Medicare Advantage plans are paid a set amount per member, with additional payments for people who are sicker — which can lead insurers to overstate the severity of their members’ health problems. Plans overbilled almost $30 billion over the past three years, according to the Department of Health and Human Services.
The Centers for Medicare and Medicaid Services expects enrollment to continue to climb.
Administrative costs are also a lot higher for the private plans than the government-run option. Such costs account for 1% of spending for traditional Medicare.
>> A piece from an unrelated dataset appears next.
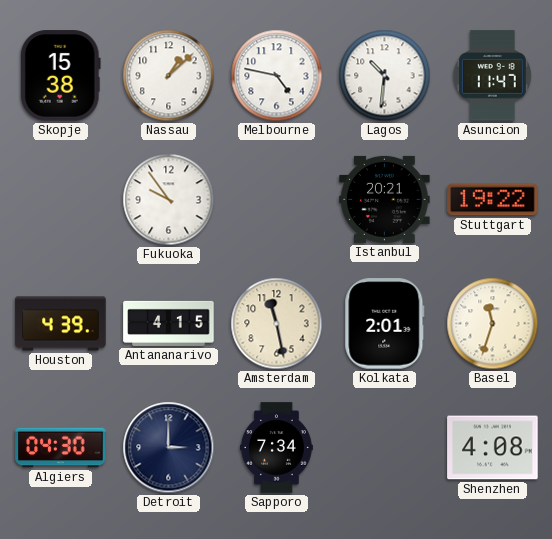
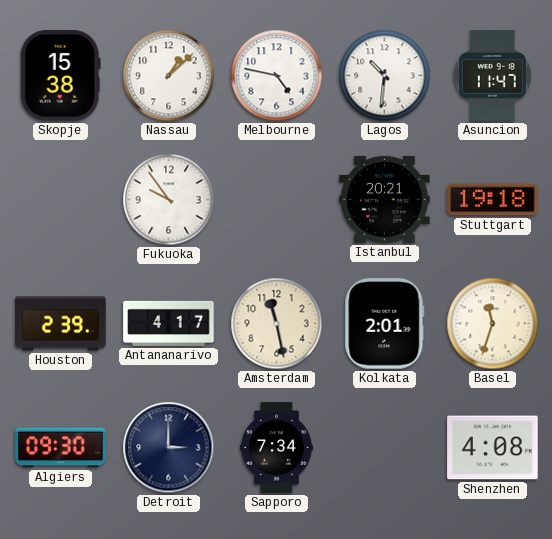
Stuttgart: 19:22 -> 19:18
Houston: 4:39 -> 2:39
Antananarivo: 4:15 -> 4:17
Algiers: 04:30 -> 09:30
Combined administrative costs for traditional Medicare and private insurers’ administrative costs for Medicare Advantage and drug plans account for 7% of total spending, the New York Times reported last year.
Trump’s executive order calls for the secretary of health to compose a plan to make Medicare Advantage plans even more flexible, to include telehealth services, and allow members to create Health Savings Accounts to help cover out-of-pocket costs. In 2020, Medicare Advantage plans are already expanding to offer more services, such as transportation to medical appointments and home safety improvements.
The changes could lead to more plan options, which would increase market competition and could help slow the overall growth in Medicare costs, said Matt Eyles, CEO of America’s Health Insurance Plans, a trade association that represents insurance companies.
The trouble, Medicare experts say, is that choosing the right Medicare plan should be a matter of considering one’s own health and finances, not the fringe benefits.
Medicare experts focused on helping people choose the plan that is right for them are concerned about how the Trump administration’s emphasis on Medicare Advantage could affect consumers’ decisions, said Casey Schwarz, senior counsel for the Medicare Rights Center, a patient advocacy organization.